Lauren Rabaino

The seventh annual UC/CSU/CCC Sustainability Conference will be held at Cal Poly this weekend, the first time the conference will be hosted by a California State University. The conference includes representatives from all three public higher education systems in California: the University of California (UC), California State University (CSU) and California Community College (CCC) systems.

Cal Poly will welcome approximately 1,000 students, faculty and administrators interested in learning new techniques for improving sustainability on college campuses.

The conference will include speakers, workshops, a student sustainability convergence, and an exhibit. The focus is on preparing students for “green-collar” jobs and the application of new energy-efficient techniques.

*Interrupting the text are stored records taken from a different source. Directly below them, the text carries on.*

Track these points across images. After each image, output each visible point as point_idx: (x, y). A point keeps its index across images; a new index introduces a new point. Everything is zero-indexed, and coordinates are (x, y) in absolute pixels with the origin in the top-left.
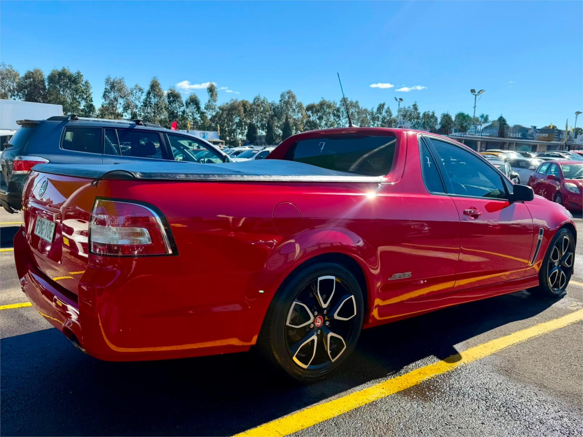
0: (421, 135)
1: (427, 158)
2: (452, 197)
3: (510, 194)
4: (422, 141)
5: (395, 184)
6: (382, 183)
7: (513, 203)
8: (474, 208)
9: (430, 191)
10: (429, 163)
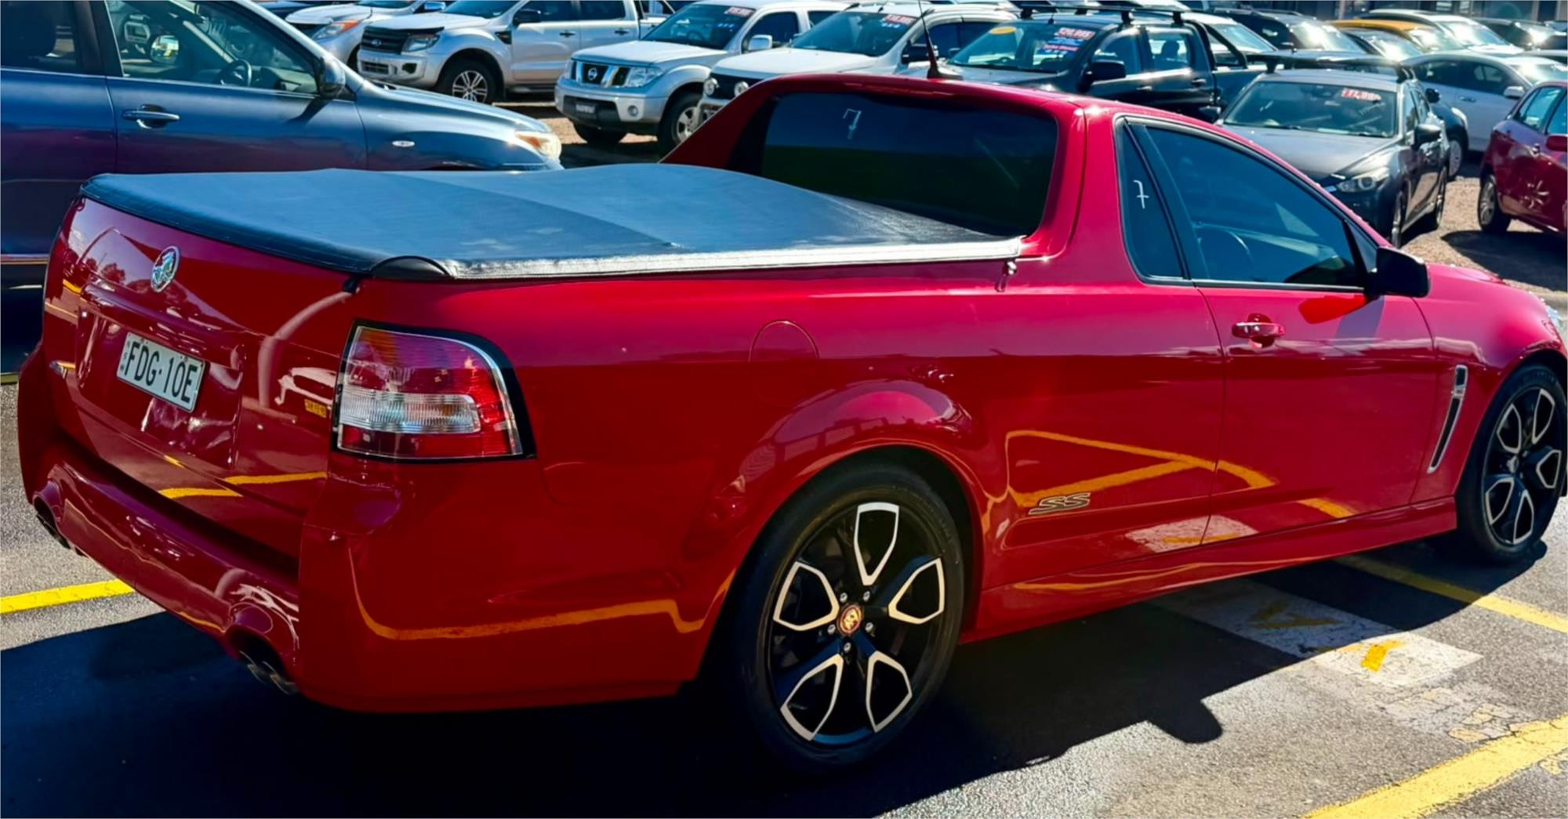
0: (1122, 119)
1: (1137, 185)
2: (1201, 289)
3: (1369, 271)
4: (1127, 138)
5: (1050, 260)
6: (1017, 260)
7: (1377, 298)
8: (1263, 319)
9: (1143, 273)
10: (1142, 196)
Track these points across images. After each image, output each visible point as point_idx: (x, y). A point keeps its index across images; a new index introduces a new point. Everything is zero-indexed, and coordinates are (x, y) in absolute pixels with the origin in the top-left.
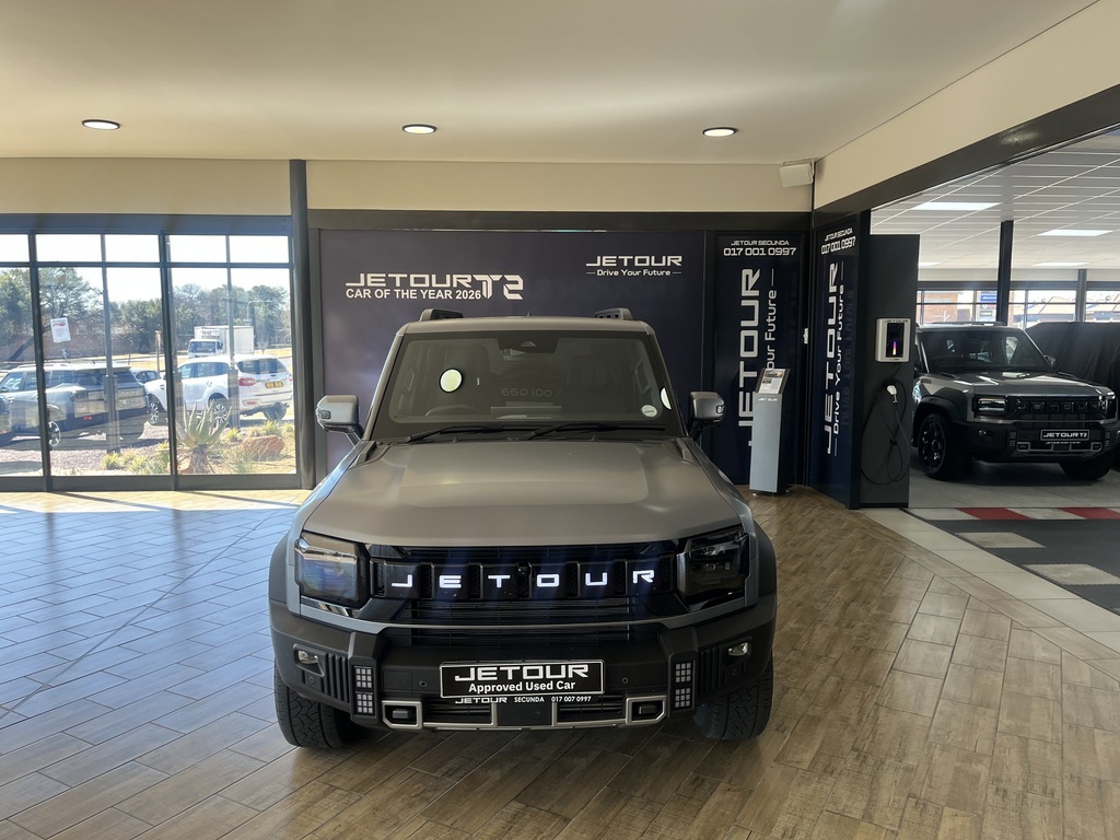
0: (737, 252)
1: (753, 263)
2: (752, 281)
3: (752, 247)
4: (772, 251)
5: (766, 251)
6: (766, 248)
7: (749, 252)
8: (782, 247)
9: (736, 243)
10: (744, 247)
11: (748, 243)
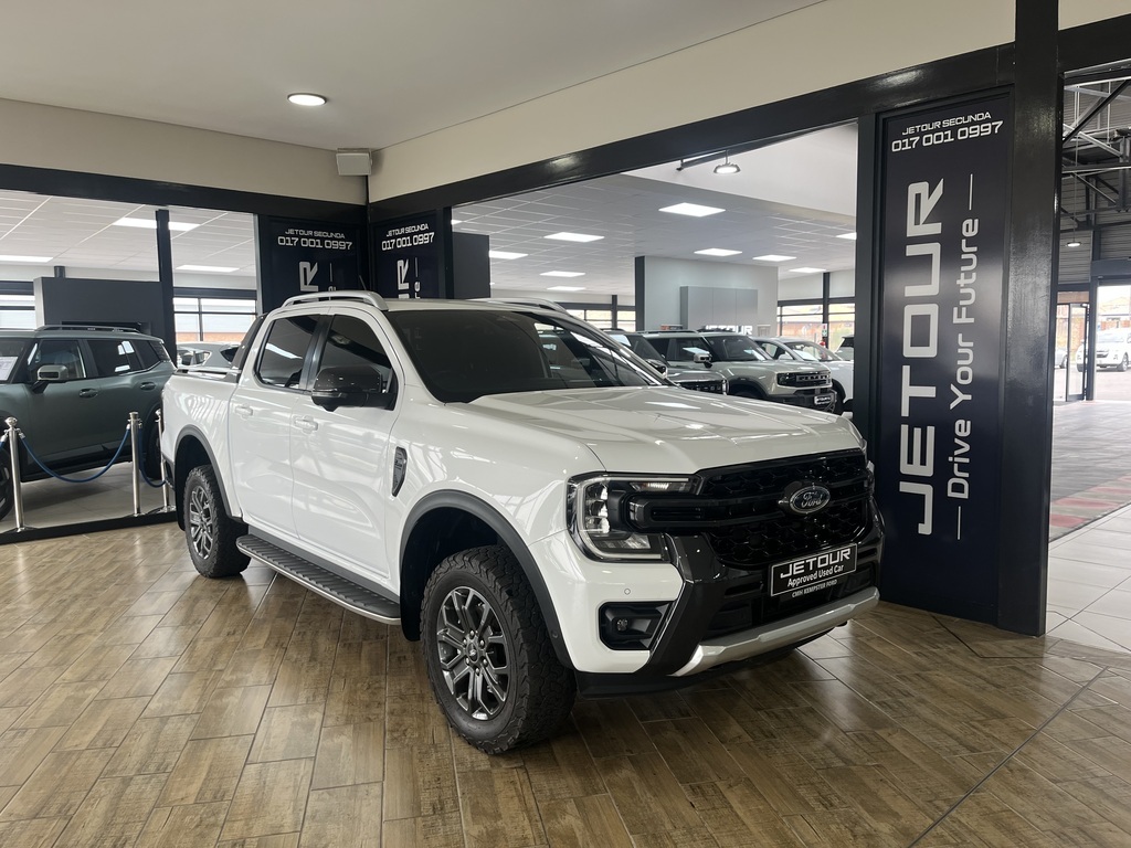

Margot McDonald, the chief conference planner, said the conference is about learning the best practices for sustainability in terms of campus operations, administration, and curriculum, as well as applying sustainability techniques to unexpected areas of education such as the arts.

“We think of (sustainability) as technology; those are the easy ones to understand,” McDonald said. “What is less obvious are the social aspects of sustainability, and the cultural aspects. One of the goals is to illustrate that it touches every aspect.”

McDonald said the theme of the conference is “putting sustainability to work,” as it is important that students and faculty present a united front by learning necessary techniques to make their campuses more energy efficient.

“I’m hoping we can use the conference as a lever for the future,” McDonald said. “We have all the pieces, but we need to pull together. We need to elevate to a higher level of organization.”

The conference’s keynote speaker, National President of the Apollo Alliance Jerome Ringo, will speak on the importance of diversity in the environmental movement, and the pressing issues that can be aided by student involvement.

“I’m going to talk about the importance of building diverse coalitions around the environmental movement, but also the sense of urgency to resolve environmental issues like global warming, and to help this country declare energy independence from foreign oil,” Ringo said. “We should stimulate the American economy with green jobs, and all kinds of energy opportunities.”

Ringo said that each campus should do a real evaluation of its carbon footprint and get everyone involved in recycling programs, as well as promote students to consider careers in the conservation and environmental movement.

“There are many steps that can be taken that can take place within the dormitories, the classroom buildings and beyond, to reduce the electricity consumption and thus reduce the carbon discharge,” he said.

The conference will also display Cal Poly as a leader in the campus sustainability movement, said Chad Worth, former president of Empower Poly and an industrial engineering senior.

“The conference is going to bring attention to what has been done here on campus,” he said. “Everyone should get involved. This is the future.”

The conference takes place Thursday through Sunday and registration has already closed due to the large number of sign-ups.